Thursday, December 08, 2005

Paradoxical undressing

Who uses it: Emergency medical technicians and doctors
What it means: The final stage of hypothermia, when victims become convinced that they're burning up, and take their clothes off. It happens most frequently in people who have been drinking, and is one reason that police often think urban hypothermia victims have been sexually assaulted.
How you can use it: When it's cold outside, baby.

The thermometer in front of my neighbor's apartment reads 24 degrees, which is really not so cold, especially compared to the 9 degrees it was last night.
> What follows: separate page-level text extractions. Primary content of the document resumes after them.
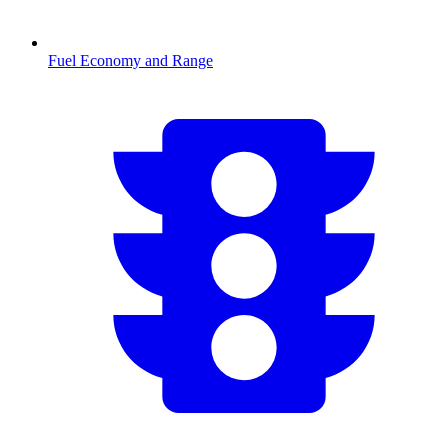
Fuel Economy and Range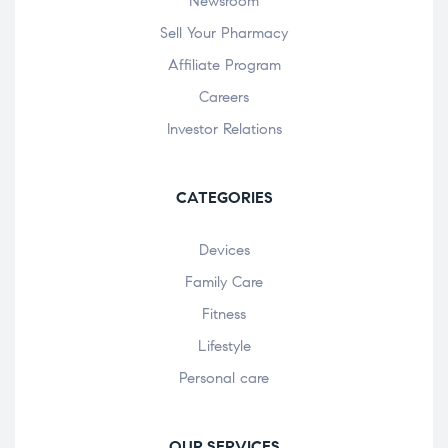
Newsroom
Sell Your Pharmacy
Affiliate Program
Careers
Investor Relations
CATEGORIES
Devices
Family Care
Fitness
Lifestyle
Personal care
OUR SERVICES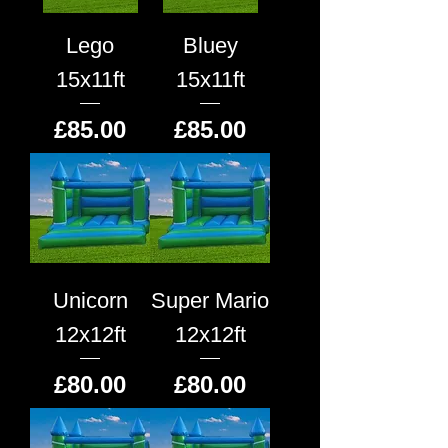
Lego
Bluey
15x11ft
15x11ft
Price
Price
£85.00
£85.00
Unicorn
Super Mario
12x12ft
12x12ft
Price
Price
£80.00
£80.00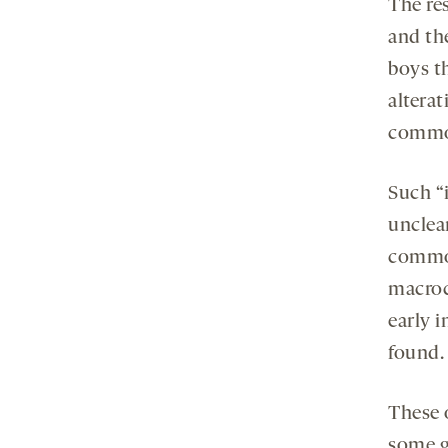
The re
and the
boys t
altera
common
Such “i
unclea
common
macroc
early i
found.
These 
some g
It feels even warmer in the sunlight. I forget what a shock it is, to people who aren't used to it; Ashton had to buy long underwear before Saturday night's pub crawl.

Dizzy seems not to notice it at all, unless it's wet, or the wind is blowing. The heat bothers him a lot more.

The temperature rarely drops below freezing in Tidewater Virginia, where I grew up, but I've always been fascinated with stories of extreme cold. A group of survivors from the wreck of the Endurance spent 17 days rowing the Antarctic seas in the James Caird, a 22 1/2" lifeboat. It was April and May, late in the Antarctic fall, and no one slept for 17 days -- but every one of them survived.

I look at the chilblain on my right index finger, and think that people must have been a lot tougher back then.